The FDA and the experts also called out a plethora of missing data. Lykos did not collect laboratory data on the biological effects of MDMA in the participants. In response to this point, the FDA stunningly admitted in the meeting that it had overlooked the fact that the company didn’t plan on collecting that data while it was designing the trial. Lykos also did not collect enough data on the known cardiovascular effects of MDMA, which could pose significant risks to patients with high blood pressure and heart arrhythmias. Last, the trial did not collect data on the positive effects of MDMA, such as the feeling of “euphoria,” which could indicate abuse potential. This was something the FDA had specifically advised Lykos to collect prior to conducting the trials.

In a nearly two-hour public comment hearing in the afternoon, the experts heard from various participants, experts, and advocates. Some people who said they participated in the trials relayed their positive experiences, while others said the trial was devastating for them. A few researchers who offered public comment noted that the psychotherapy technique used along with MDMA is not evidence-based. They also claimed that the touch-based psychotherapy technique that Lykos used for the trial ties to dubious cult-like new-age psychospiritual therapy, which, among other things, intends to bring about a “global spiritualized society” and suggests suicidal ideation stems from suffering that occurred in the birth canal. This therapy has the potential to allow for abuse and exploitation, the researchers claimed in their public comment. At least one participant in the trial has accused a therapist involved with the trial of sexual assault during the trial’s therapy sessions.
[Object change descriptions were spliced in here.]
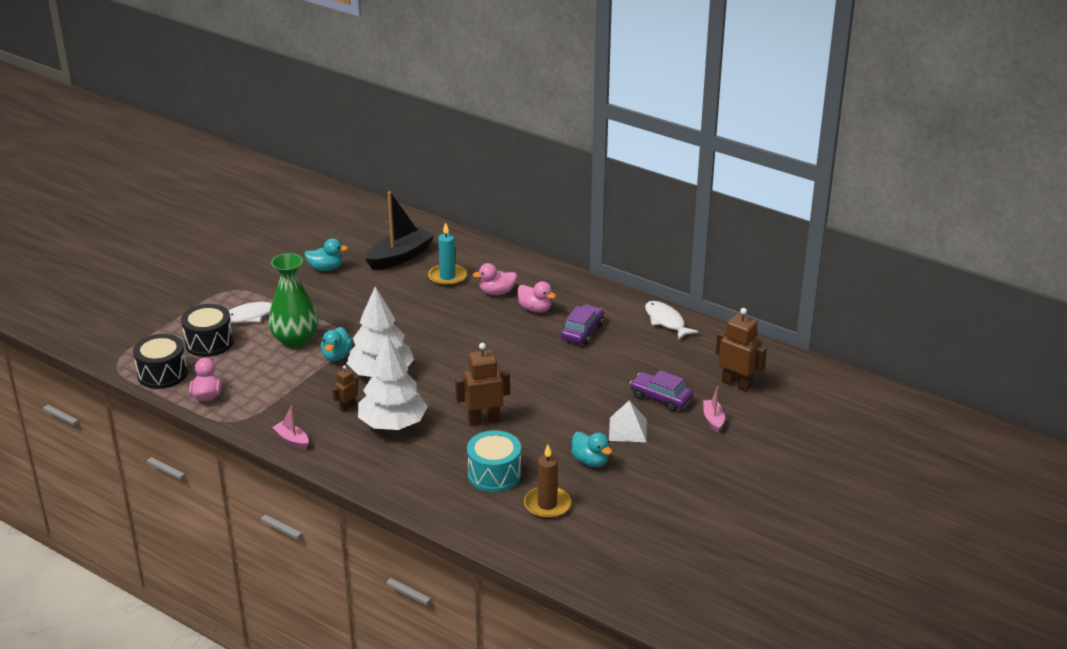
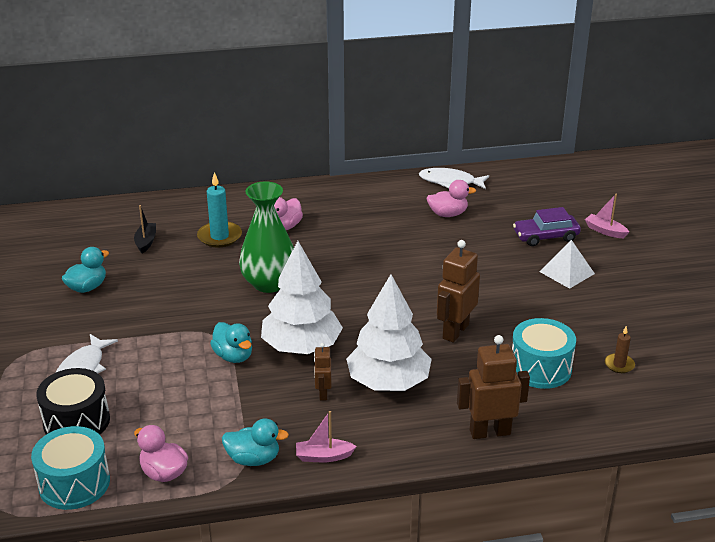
camera: 45 degrees left, 0 degrees up
(162, 374) = (74, 483): black drum -> turquoise drum
(295, 339) = (166, 365): green vase -> green vase (269, 283)
(400, 257) = (146, 242): black boat -> black boat, size x0.50
(535, 309) = (338, 223): pink duck -> pink duck (448, 214)
(547, 505) = (619, 365): brown candle -> brown candle, size x0.57
(582, 331) = (404, 221): purple car -> none
(590, 461) = (586, 311): turquoise duck -> turquoise duck (253, 459)
(736, 384) = (574, 199): brown robot -> brown robot (490, 432)

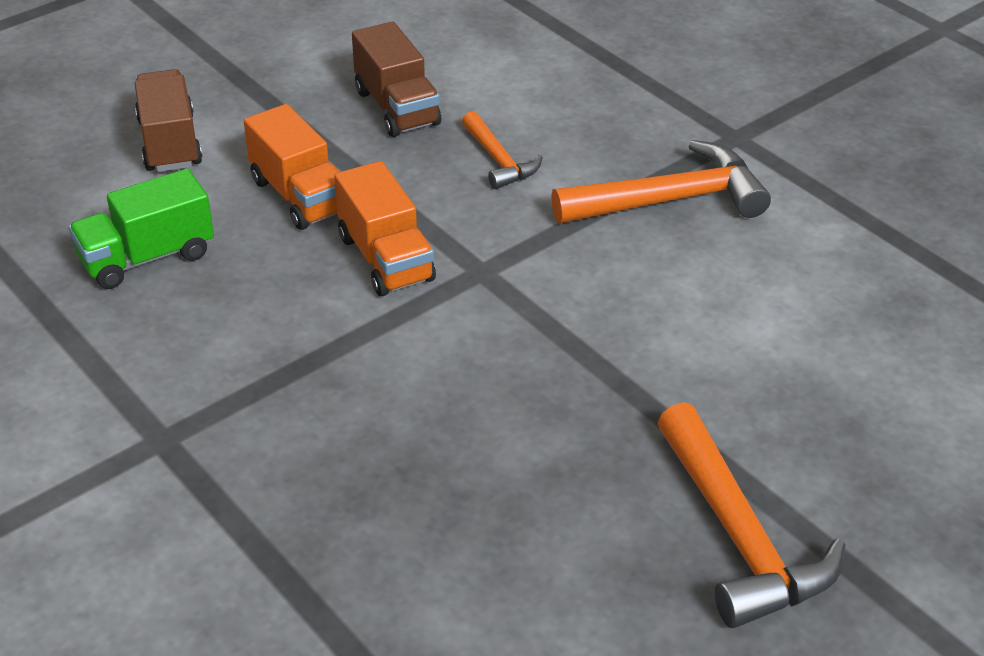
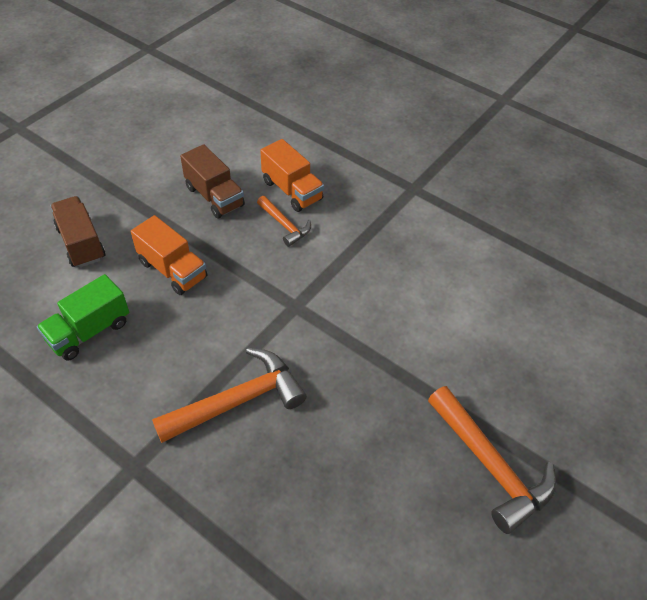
camera: 15 degrees left, 10 degrees up
(385, 259) = (236, 307): orange truck -> orange truck (292, 190)
(671, 200) = (390, 238): orange hammer -> orange hammer (238, 400)

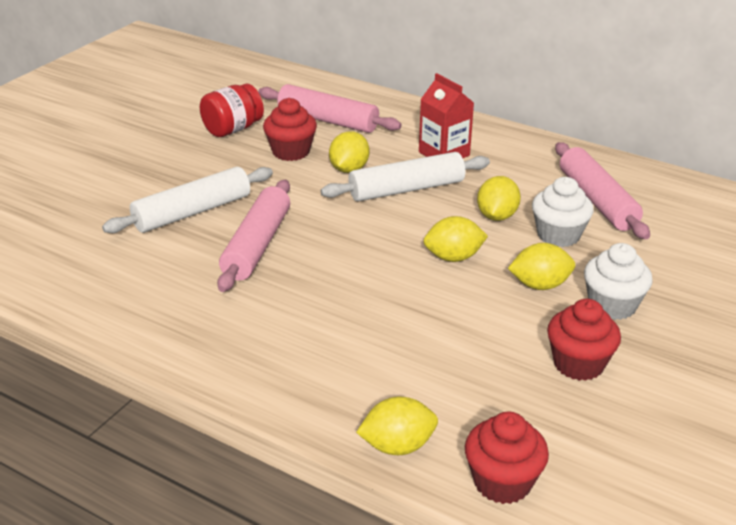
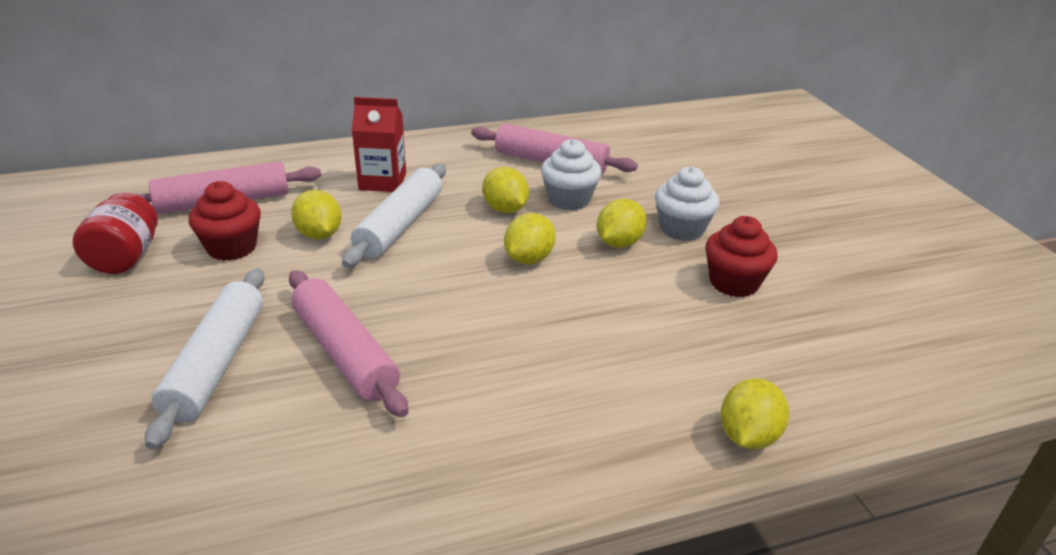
camera: 50 degrees left, 0 degrees up
(502, 482) = (843, 403): red cupcake -> none

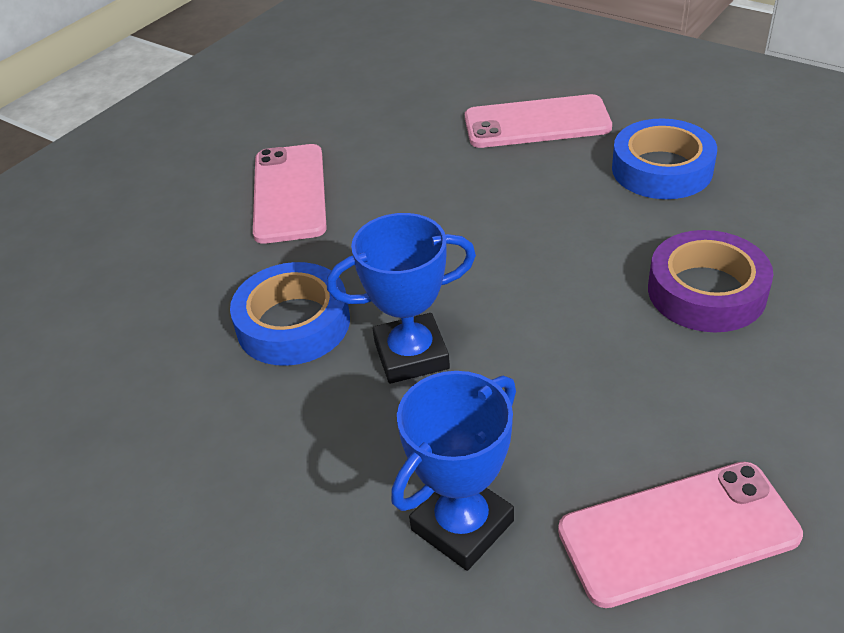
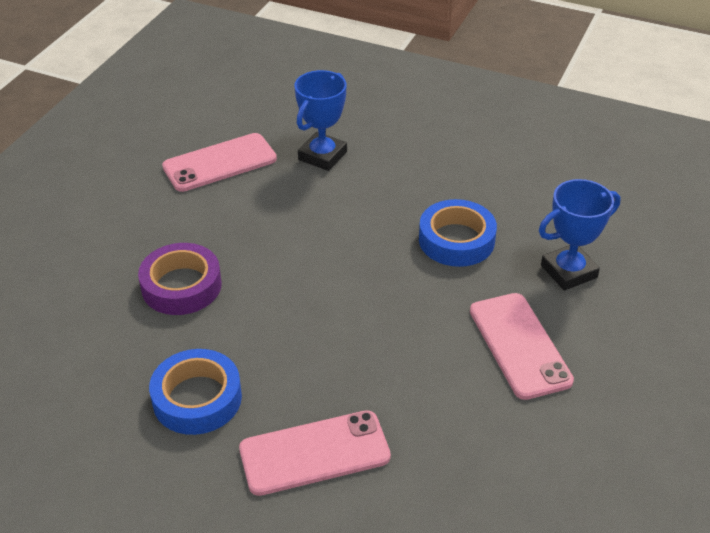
camera: 165 degrees right, 0 degrees up
(411, 355) = (372, 228): blue trophy -> blue trophy (568, 271)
“Unfortunately, there potentially has been some misconduct … that has really polluted or corrupted our ability to interpret the data,” adviser and psychiatry expert Walter Dunn, of the University of California Los Angeles, said at the end of the meeting.

The FDA does not regulate psychotherapy, and the advisory committee members had several questions about how to standardize a therapy technique that is not yet based on evidence. One adviser called that aspect of the trial a “black box.”

Adviser and psychologist Melissa Decker Barone, of the VA Maryland Health Care System, summarized the general feeling of the committee in the discussion period. “I think that there are a number of things that make me question how robust the results are,” she said. “It sounds like MDMA and this treatment have really impacted a number of people in positive ways, but it seems like there are so many problems with the data. Each one alone might be kind of OK, but when you pile them up on top of each other… there’s just a lot of questions still.”

The FDA will now make its own decision on whether to approve MDMA for PTSD therapy. Although it often follows the advice of its advisory committees, it is not obligated to do so. The FDA said it was also still conducting its own investigation into some of the accusations of possible data manipulation during the trials. There have been claims that some trial participants were discouraged from reporting negative responses to the therapy and encouraged to report positive responses. A representative for the FDA said the agency would not make a determination on MDMA until that investigation is complete.